For the Seraya community, this was a huge boon, but the plant resources could not keep up with the demand. Initially, Pak Karya had a thriving garden of Morinda trees – planted at the Bebali Foundation’s behest – from which he harvested root bark to produce the red dye. But this garden could not keep up with the orders and soon Seraya began buying tons of Morinda from Java to meet market demands. The principles we had hoped our partner community’s would embrace relative to sustainable plant resources were abandoned as more orders came in.
Is the trend dying out? Either it is passing, or it is loosing contact with the weavers that initiated it, as Pak Karya struggles now to keep all the weavers employed. So what do the Seraya weavers go back to if there is no longer a demand for the rangrang? In fact, this community is ripe to simply become a production house for designers. But will such a designer be interested enough to come to this remote area of Bali and work with this community? Does the community have enough skills beyond the rangrang to work with such a person?
Now let us step back across the straits to Nusa Penida, to the community that first revived the rangrang. Here there remains a small group of weavers and the dyer I Ngurah Hendrawan. This group makes about a dozen cepuk ritual cloth for Threads of Life a year, and probably another fifty other textiles that are among the sacred Bebali textiles used for ceremonies. Ngurah also planted Morinda trees about the same time as Karya, and has since planted more each year. These trees are almost ready to harvest and Ngurah is waiting until they are old enough to use on his textiles. His red dye techniques results in a deep color for which this island was famous in the past. Ngurah chooses to go slow; his income is steady but it has not grown greatly.

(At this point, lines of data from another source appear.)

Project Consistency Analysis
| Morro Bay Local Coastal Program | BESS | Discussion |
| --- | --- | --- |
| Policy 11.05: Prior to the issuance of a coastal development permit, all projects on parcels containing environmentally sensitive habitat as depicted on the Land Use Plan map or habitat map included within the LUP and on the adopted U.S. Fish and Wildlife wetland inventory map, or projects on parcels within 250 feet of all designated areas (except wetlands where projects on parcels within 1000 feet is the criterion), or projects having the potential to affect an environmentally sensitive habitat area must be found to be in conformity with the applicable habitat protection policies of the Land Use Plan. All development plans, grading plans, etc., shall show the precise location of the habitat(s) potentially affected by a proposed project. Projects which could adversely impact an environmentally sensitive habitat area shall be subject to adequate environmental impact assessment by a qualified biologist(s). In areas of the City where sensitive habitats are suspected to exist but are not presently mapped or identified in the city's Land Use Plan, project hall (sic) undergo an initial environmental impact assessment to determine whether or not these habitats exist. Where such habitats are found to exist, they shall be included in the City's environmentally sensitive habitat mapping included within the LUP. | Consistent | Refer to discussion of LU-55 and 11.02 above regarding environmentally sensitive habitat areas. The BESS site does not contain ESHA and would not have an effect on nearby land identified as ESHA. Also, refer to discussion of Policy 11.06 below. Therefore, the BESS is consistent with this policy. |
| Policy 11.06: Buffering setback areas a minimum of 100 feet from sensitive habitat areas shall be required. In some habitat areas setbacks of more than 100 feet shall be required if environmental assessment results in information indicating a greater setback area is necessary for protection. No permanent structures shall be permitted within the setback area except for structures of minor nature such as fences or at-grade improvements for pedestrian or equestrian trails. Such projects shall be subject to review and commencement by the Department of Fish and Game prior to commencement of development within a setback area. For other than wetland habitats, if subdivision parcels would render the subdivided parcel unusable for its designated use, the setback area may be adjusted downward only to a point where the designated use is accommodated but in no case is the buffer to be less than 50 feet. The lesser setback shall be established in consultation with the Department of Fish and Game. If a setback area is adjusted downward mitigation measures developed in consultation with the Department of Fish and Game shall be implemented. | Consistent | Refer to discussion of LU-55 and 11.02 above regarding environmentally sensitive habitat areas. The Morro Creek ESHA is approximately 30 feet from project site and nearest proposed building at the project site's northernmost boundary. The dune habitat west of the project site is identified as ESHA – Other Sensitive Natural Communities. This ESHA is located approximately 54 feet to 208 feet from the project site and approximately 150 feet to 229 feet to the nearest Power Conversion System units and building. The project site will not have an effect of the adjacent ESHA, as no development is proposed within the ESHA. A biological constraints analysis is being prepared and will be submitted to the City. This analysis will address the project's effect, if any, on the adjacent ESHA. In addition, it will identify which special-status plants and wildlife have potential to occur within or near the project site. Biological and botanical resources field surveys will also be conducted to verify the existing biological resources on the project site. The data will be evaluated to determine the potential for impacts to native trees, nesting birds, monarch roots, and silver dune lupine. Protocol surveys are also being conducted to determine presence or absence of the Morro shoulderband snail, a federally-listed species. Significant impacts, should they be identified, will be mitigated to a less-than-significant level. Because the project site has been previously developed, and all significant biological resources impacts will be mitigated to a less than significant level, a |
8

What might be the options for increasing the livelihood of this small group? Years ago, Nusa Penida supplied red dye material for Tenganan on Bali where double-ikat geringsing textiles are made. When Ngurah’s trees are of age, he could begin to supply red dye root material from his Morinda trees to places such as Tenganan and Seraya. The price for this root product is constantly increasing as the niche market for high quality natural dyed textiles continues to grow in Indonesia. But I suspect Ngurah will be very careful to protect his own supplies, maintain his own production, and only sell his surplus as an extra source of income.